Mel Gibson looms over himself. A gallery of movie posters hangs in his office at Icon Productions, his company with its headquarters on the Paramount lot in Hollywood. The Man Without a Face: Gibson in silhouette in the distance, the actor shadowed in his 1993 directorial debut. Ransom: closeup of Gibson, blue eyes blazing with righteous desperation. Maverick: James Garner, Jodie Foster and Gibson, all of them smiling, no doubt thinking about how much they were paid. On each poster, on each face, Gibson has added a mustache with a heavy black marker--a graphic display of his famously self-deprecating sense of humor. Foster, for one, never looked so dashing.

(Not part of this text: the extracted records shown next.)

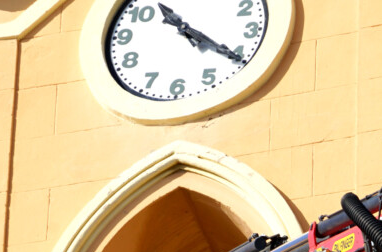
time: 10:20
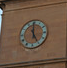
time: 4:59
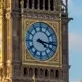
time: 4:16
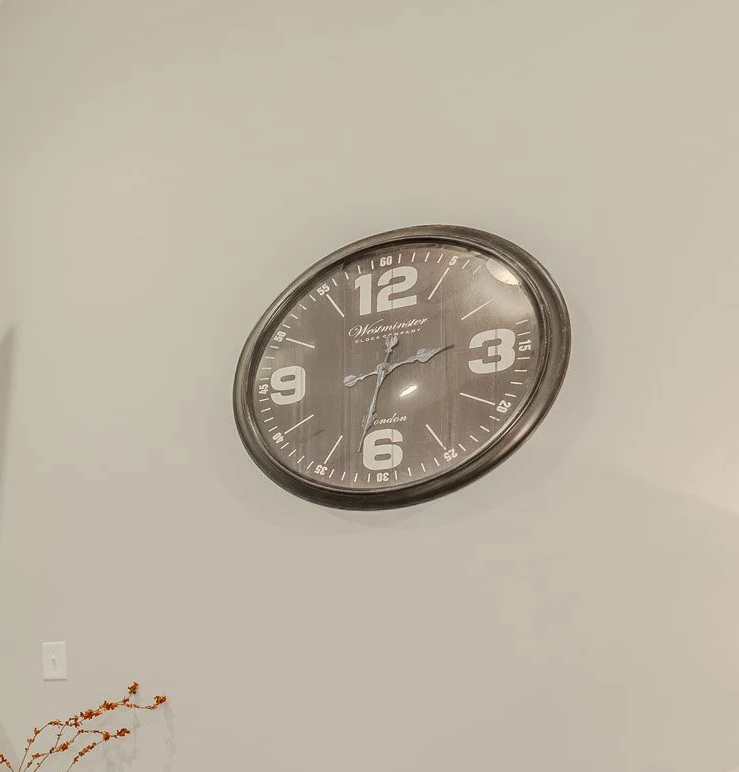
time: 2:32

Not even these irreverent squiggles, however, can diminish the real testament of the posters: the enduring stardom; the genre jumping; the directing, producing and acting credits that have built his brilliant career during his two decades in the movie business. Yet even by his mammoth standards for success, this has been Gibson's year of living large. While last summer's Revolutionary War epic The Patriot wasn't the blockbuster Sony hoped for, it grossed more than $100 million in the U.S., thanks to Gibson's drawing power. He also provided his marquee value and inimitably cocky voice to the role of lead rooster in Chicken Run, his other summer hit. The winning streak is expected to continue this month with What Women Want, an undeniably, unabashedly commercial romantic comedy. If all goes as planned, Gibson will have starred in three $100 million grossers in 2000.

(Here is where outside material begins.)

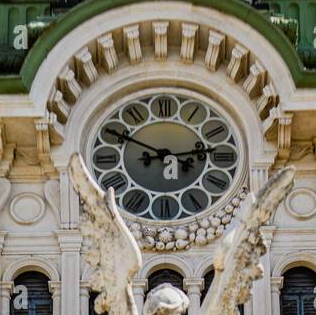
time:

"Three in one year," says Gibson, nodding his head and smiling. "That would be interesting." Gibson is in his office, on a sofa beneath the lineup of defaced posters, and he doesn't look at all like the kind of fellow who can command $25 million a movie, his record-breaking salary for The Patriot. He is wearing the usual--jeans and an untucked short-sleeve patterned shirt that is, frankly, a little loud--and he is fumbling through the tattered leather backpack he always carries, looking desperately for a light. Gibson smokes. He has tried hypnotists and nicotine gum and such, but quitting remains perhaps the one thing Mel Gibson cannot do. At 44 he has won two Oscars (as director and producer of the 1995 Braveheart). He has been married to the same woman, Robyn Gibson, since 1980 and fathered seven children, including son Thomas, born last year. Through his 11-year-old company, he co-produced this year's well-received TV movie The Three Stooges, and he owns the foreign rights to What Women Want.
The star also acquits himself quite nicely in the film, which is notable not because it co-stars Helen Hunt (what doesn't co-star Helen Hunt these days?), but because it's Gibson's first foray into romantic comedy. "They haven't naturally come my way," he says when asked why he hasn't worked in this genre before. "I wouldn't be the first guy to choose for something like this." Actually, he was at the top of the wish lists of director Nancy Meyers and Paramount chairman Sherry Lansing. Meyers (who penned the 1991 Father of the Bride update and its sequel) had directed only one picture, the 1998 remake of The Parent Trap, but Gibson watched it and signed on. "I wouldn't naturally go see something like that," he says, "but I enjoyed it."